*JOB ITEM:*
Copy out the part that opens with the line containing "December 21, 2021" and closes with the line containing "LEAVE A REPLY", replacing "Yuletide" with "Holiday" and keeping everything else the same. Give only those lines.

*INPUT MATERIAL:*
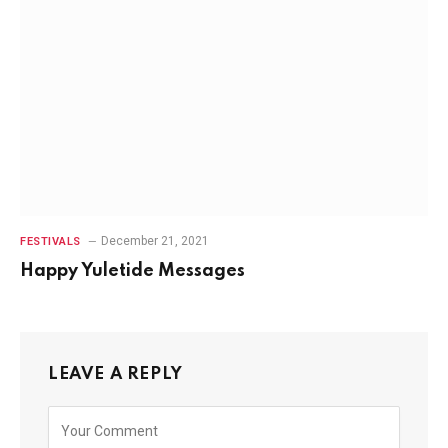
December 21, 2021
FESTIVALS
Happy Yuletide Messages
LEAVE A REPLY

* * *

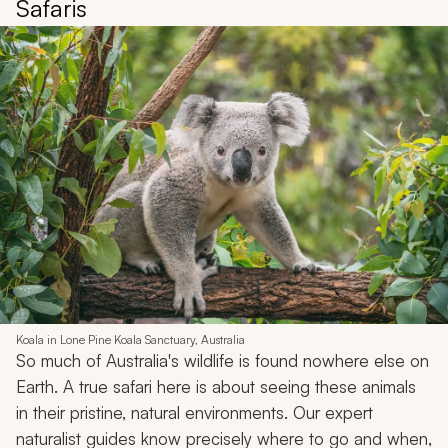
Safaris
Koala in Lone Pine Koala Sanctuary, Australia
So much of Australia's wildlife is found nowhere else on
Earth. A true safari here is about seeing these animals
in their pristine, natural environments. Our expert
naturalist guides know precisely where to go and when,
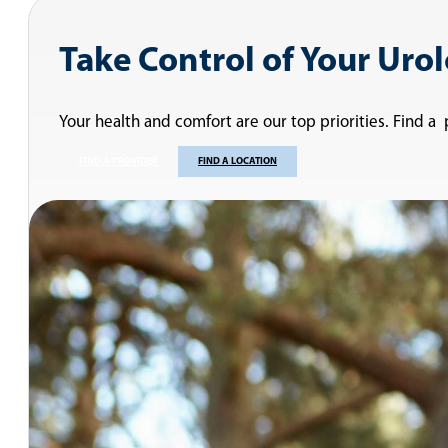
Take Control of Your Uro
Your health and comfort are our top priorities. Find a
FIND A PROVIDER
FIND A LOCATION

--

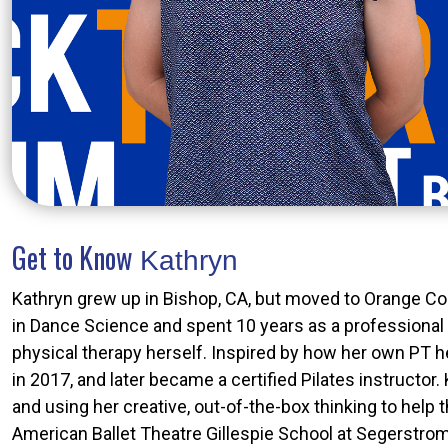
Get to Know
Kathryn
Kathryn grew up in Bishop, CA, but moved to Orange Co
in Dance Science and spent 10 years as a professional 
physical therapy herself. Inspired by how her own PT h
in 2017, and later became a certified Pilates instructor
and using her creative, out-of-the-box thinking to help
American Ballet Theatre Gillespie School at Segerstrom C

*TASK SOLUTION:*
December 21, 2021
FESTIVALS
Happy Holiday Messages
LEAVE A REPLY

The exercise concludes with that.